When a command like /ban runs, the action lands in your log channel as a full embed — the same one the command author sees, mirrored to the team:

Server Assistant
Server AssistantApptoday
🔨 Member banned
@Raider has been banned.
Reason
Posting scam links
By
@you
Logged to #mod-log · reversible from the log

An action taken directly in Discord

Moderate with Discord’s built-in tools and Server Assistant still keeps your trail complete. It mirrors the action into the log channel, marked so you can tell it apart at a glance — with a friendly nudge towards doing it through the bot next time (which keeps the one-tap undo):

Server Assistant
Server AssistantAppjust now
🔨 Ban — done directly in Discord
Who: @mod
Target: @Raider
Reason: Posting scam links
💡 Tip for the team
Run /ban next time and you'll get a one-tap undo on the log entry.
⚡ Native action · taken outside Server Assistant but logged for you

Native bans, unbans, kicks, timeouts, role changes and channel deletions are all picked up this way.

A command-usage entry

Every command leaves a light footprint too — a single grey line naming who ran what, and where. Commands that already produce a detailed entry (like the ban above) are skipped, so you never see the same thing twice:

Server Assistant
Server AssistantApptoday
⌘ @you ran /warnings in #staff-chat
command · slash

You can turn these compact command-usage lines on or off in /settingsBehaviour — the detailed moderation entries above always log regardless.

Why it’s tamper-proof

The whole point of an audit trail is that it stays trustworthy even when someone would rather it didn’t. Server Assistant is built so the record can’t be quietly wiped:

  • A separate, encrypted record. Alongside the visible channel, the bot keeps its own encrypted log of every moderation action. It lives outside Discord, and staff cannot read, edit or erase it — there’s no command, button or permission that lets a moderator reach in and change history.
  • Deleting log messages doesn’t delete the truth. Someone can delete a message from the visible log channel — but doing so changes only the window, not the safe. The underlying encrypted record is untouched.
  • And you’ll know if they try. If a message is deleted from your log channel, Server Assistant spots it and raises an alert — to your log channel and to the server owner — naming who did it:
Server Assistant
Server AssistantAppjust now
⚠️ Audit-log tampering detected
A message was just deleted from your audit-log channel by @mod.

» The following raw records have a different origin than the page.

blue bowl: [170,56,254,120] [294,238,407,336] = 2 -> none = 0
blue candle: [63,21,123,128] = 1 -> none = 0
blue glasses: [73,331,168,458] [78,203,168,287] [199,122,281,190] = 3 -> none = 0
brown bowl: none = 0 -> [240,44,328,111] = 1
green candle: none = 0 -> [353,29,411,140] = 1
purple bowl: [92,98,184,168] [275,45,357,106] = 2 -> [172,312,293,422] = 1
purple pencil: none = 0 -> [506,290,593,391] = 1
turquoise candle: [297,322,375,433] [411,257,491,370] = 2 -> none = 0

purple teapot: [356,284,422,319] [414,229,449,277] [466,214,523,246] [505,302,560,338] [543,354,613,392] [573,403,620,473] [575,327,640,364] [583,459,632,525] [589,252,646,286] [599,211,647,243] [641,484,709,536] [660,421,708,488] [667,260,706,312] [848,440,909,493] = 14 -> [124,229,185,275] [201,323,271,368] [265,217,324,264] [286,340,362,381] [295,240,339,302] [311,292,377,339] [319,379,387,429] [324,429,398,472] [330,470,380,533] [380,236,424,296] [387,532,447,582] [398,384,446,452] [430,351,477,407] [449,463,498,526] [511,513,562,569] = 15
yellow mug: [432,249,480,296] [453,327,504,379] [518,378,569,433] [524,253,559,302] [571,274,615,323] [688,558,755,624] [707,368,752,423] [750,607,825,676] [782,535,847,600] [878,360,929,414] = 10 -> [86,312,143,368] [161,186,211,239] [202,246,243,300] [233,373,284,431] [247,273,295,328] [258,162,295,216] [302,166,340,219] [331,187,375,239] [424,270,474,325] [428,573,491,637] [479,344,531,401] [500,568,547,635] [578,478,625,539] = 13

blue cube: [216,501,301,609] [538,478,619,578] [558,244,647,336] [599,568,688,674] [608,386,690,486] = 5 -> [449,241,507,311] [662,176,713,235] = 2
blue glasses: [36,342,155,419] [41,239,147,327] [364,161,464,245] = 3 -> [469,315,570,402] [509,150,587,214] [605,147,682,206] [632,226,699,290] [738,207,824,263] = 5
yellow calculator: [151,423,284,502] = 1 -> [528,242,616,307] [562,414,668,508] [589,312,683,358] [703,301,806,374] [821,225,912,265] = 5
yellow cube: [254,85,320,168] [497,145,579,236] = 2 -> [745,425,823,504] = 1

Don't worry — nothing is actually lost. Server Assistant keeps a separate, encrypted record of every moderation action that staff cannot read, edit, or erase. This is just so you're aware someone removed an entry from the visible log.
Server Assistant · log integrity monitor

If the log channel itself is deleted, the bot simply notices it’s gone and clears the setting so you can pick a fresh one — and, again, the encrypted record carries on untouched the whole time.

Setting your log channel

Your log channel is chosen during the /setup wizard, on the Channels step. The bot detects a likely candidate (often #mod-log) and fills it in for you — accept it, pick a different channel from the dropdown, or have the bot 🆕 Create for me a fresh, locked-down one that only it can write to.

Server Assistant
Server AssistantAppDirect Message
🧭 Welcome — let's get you set up
I've filled in your channels and roles. Step 1 of 3 — looks right?
Staff chat (where I listen for commands)
#staff-chat ✓ (detected)
Log channel (your audit trail)
#mod-log ✓ (detected)
Pick a different channel from the dropdown, or create a fresh one

Want to change it later? Re-run /setup any time — it loads your current configuration, so you can swap the log channel without starting over. For the finer controls — how chatty the log is, and whether those compact command-usage lines appear — open /settings and look under Behaviour.